EXERCISE DESCRIPTION - List each line of the Dataset entries that contains the string "court", treating uppercase and lowercase letters as different.

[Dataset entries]
BEGIN

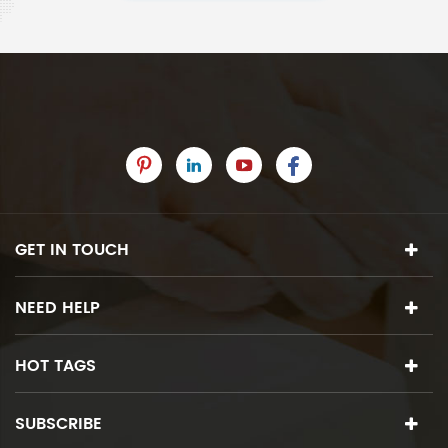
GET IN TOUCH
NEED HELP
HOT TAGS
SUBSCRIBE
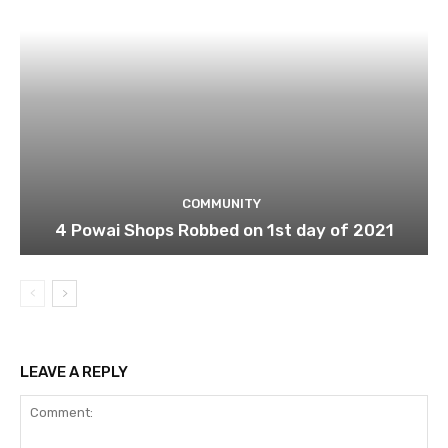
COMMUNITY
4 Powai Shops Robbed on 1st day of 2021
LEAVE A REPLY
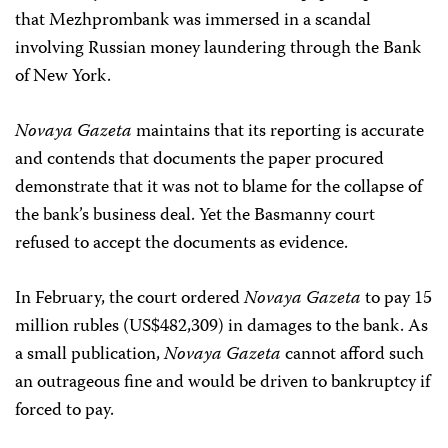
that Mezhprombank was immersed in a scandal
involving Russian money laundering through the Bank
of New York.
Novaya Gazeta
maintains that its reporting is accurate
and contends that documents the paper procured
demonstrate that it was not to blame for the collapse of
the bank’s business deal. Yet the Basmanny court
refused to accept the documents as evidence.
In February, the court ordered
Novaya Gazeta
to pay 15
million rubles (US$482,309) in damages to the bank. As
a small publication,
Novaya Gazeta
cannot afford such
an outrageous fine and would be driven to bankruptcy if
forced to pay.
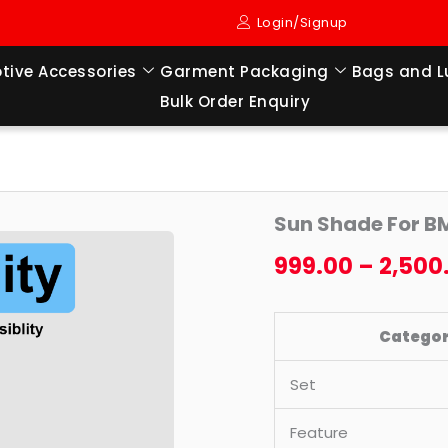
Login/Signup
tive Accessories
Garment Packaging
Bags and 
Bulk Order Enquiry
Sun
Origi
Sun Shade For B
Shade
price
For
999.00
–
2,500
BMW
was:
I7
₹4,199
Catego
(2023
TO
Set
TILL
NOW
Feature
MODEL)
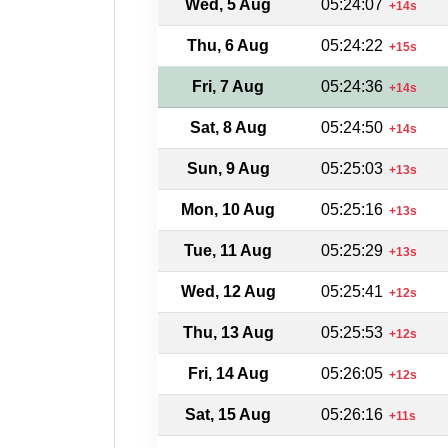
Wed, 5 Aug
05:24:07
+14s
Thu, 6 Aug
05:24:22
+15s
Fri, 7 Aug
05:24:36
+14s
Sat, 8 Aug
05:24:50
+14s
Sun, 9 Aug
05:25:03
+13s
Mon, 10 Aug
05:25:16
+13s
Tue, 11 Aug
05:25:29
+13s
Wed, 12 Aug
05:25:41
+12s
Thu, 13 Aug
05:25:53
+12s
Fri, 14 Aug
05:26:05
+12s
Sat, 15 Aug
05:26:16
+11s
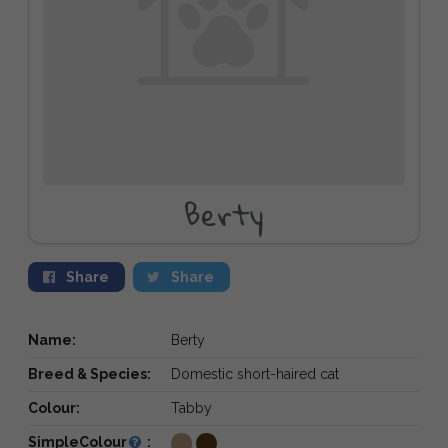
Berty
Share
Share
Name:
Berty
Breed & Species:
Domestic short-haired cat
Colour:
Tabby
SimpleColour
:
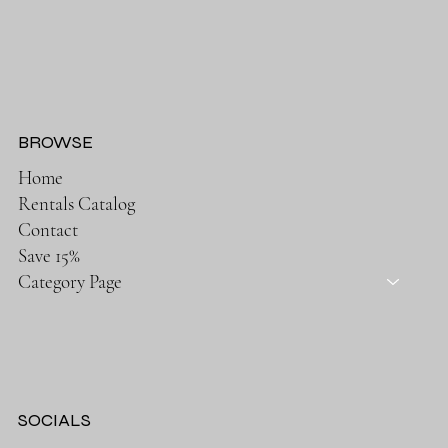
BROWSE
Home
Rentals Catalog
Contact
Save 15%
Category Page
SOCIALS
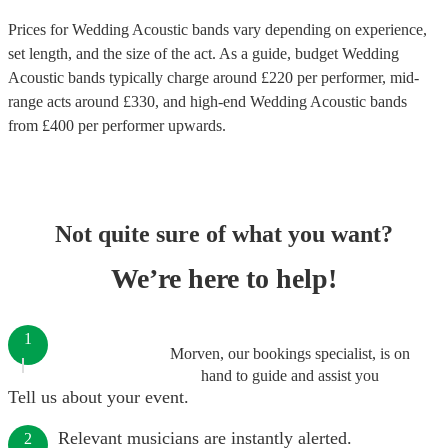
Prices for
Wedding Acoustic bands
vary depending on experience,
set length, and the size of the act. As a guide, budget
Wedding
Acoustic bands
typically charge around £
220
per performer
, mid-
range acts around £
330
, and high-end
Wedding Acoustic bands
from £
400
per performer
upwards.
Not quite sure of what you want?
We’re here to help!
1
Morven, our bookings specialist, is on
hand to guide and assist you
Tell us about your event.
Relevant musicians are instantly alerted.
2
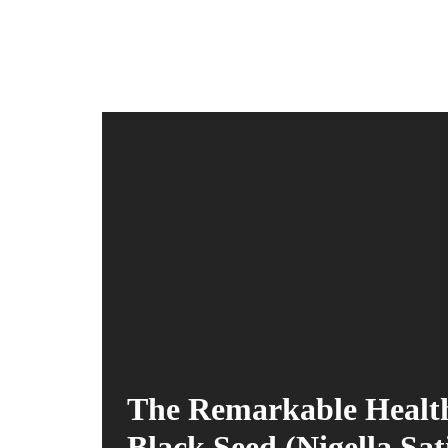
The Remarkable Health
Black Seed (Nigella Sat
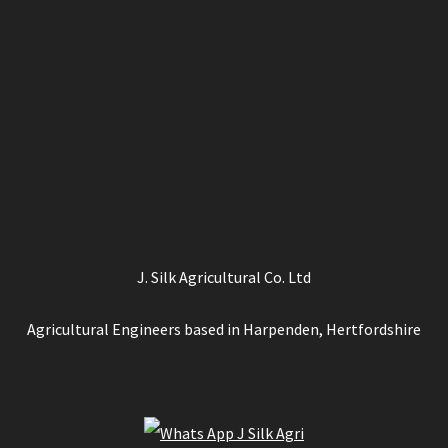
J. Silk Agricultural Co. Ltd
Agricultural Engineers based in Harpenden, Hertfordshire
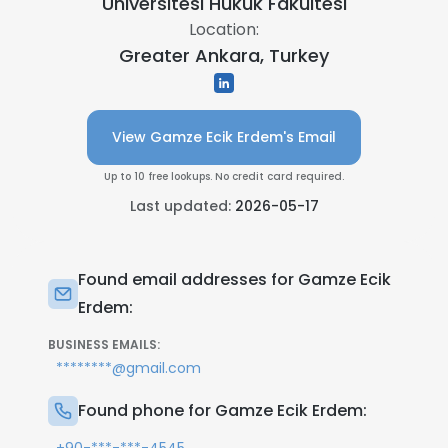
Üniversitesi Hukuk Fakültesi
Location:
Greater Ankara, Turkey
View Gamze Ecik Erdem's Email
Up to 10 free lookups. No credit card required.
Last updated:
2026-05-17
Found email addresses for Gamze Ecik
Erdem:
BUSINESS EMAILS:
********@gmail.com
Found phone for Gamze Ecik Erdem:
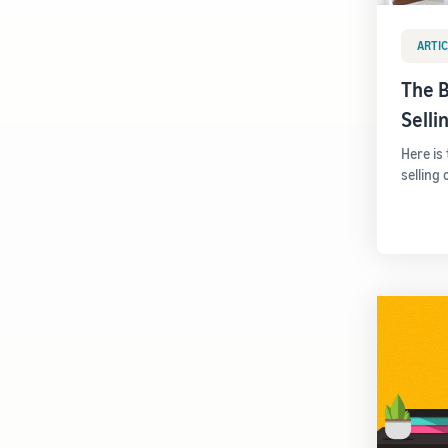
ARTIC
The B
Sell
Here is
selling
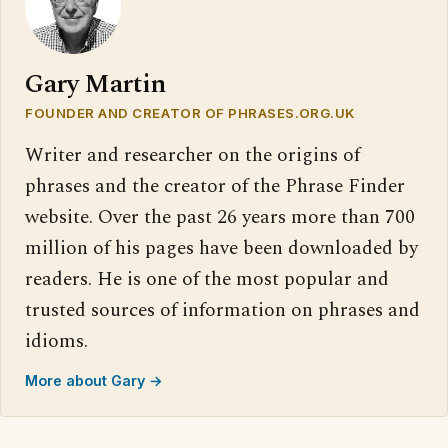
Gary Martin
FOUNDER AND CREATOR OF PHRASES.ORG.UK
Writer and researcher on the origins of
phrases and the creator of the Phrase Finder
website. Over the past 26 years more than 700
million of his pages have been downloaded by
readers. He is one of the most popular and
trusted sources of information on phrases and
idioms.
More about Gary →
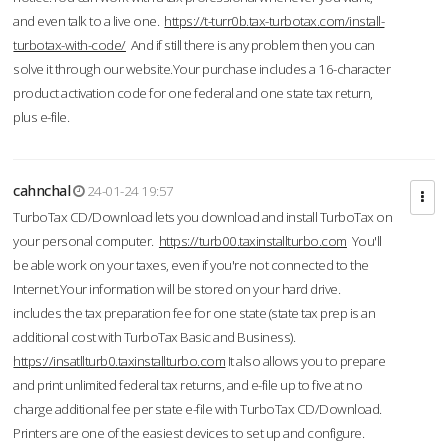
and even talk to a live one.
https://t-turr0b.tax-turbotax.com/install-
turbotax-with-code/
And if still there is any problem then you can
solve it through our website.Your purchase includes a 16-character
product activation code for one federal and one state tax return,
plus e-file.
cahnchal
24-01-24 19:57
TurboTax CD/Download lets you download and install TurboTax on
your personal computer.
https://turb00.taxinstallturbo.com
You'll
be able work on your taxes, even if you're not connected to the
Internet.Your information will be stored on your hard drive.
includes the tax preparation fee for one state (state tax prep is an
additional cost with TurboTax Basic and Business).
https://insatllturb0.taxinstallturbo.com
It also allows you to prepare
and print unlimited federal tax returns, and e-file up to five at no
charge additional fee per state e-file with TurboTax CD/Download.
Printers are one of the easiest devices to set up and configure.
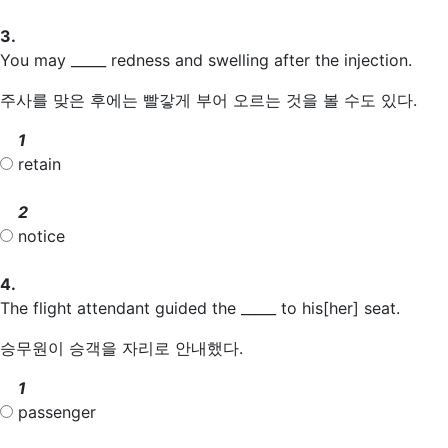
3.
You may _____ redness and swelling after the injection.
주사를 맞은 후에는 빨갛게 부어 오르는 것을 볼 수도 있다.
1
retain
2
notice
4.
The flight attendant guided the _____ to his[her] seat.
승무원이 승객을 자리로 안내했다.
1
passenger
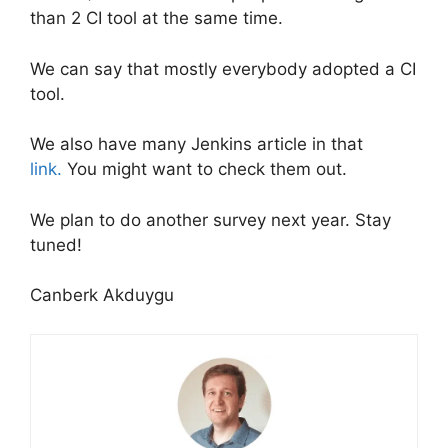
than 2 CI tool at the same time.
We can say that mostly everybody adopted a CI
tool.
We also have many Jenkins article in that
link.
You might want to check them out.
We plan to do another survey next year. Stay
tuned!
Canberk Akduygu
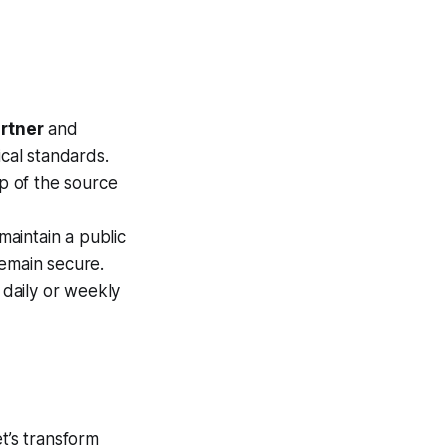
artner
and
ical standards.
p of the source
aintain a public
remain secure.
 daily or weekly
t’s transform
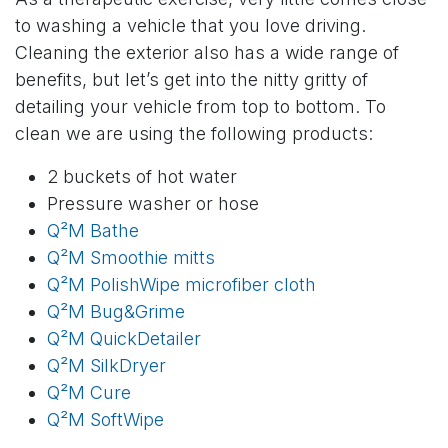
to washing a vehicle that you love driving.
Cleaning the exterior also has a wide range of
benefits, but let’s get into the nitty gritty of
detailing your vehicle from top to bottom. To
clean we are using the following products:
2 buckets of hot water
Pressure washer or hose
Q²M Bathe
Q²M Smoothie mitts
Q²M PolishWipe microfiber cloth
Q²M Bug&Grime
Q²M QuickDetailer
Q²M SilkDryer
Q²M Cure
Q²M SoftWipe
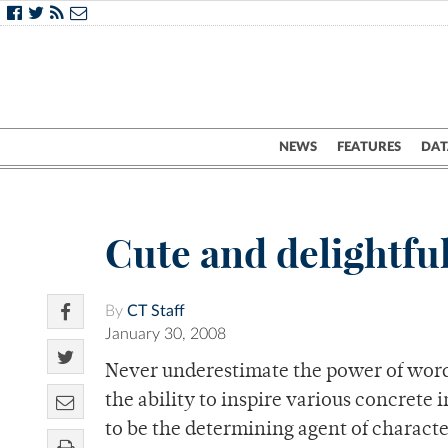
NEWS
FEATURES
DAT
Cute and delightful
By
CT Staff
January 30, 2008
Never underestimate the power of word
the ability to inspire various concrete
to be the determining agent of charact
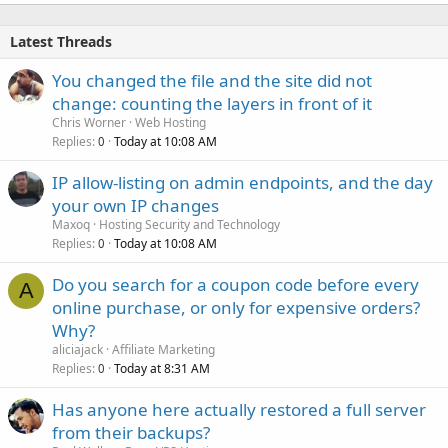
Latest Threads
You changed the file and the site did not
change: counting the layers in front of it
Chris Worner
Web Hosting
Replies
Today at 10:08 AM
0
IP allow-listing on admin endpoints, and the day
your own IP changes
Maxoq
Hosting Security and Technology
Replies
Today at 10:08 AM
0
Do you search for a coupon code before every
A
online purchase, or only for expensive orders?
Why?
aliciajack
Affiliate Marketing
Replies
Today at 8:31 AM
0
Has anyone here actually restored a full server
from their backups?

END

EXPECTED ANSWER -
the bank’s business deal. Yet the Basmanny court
In February, the court ordered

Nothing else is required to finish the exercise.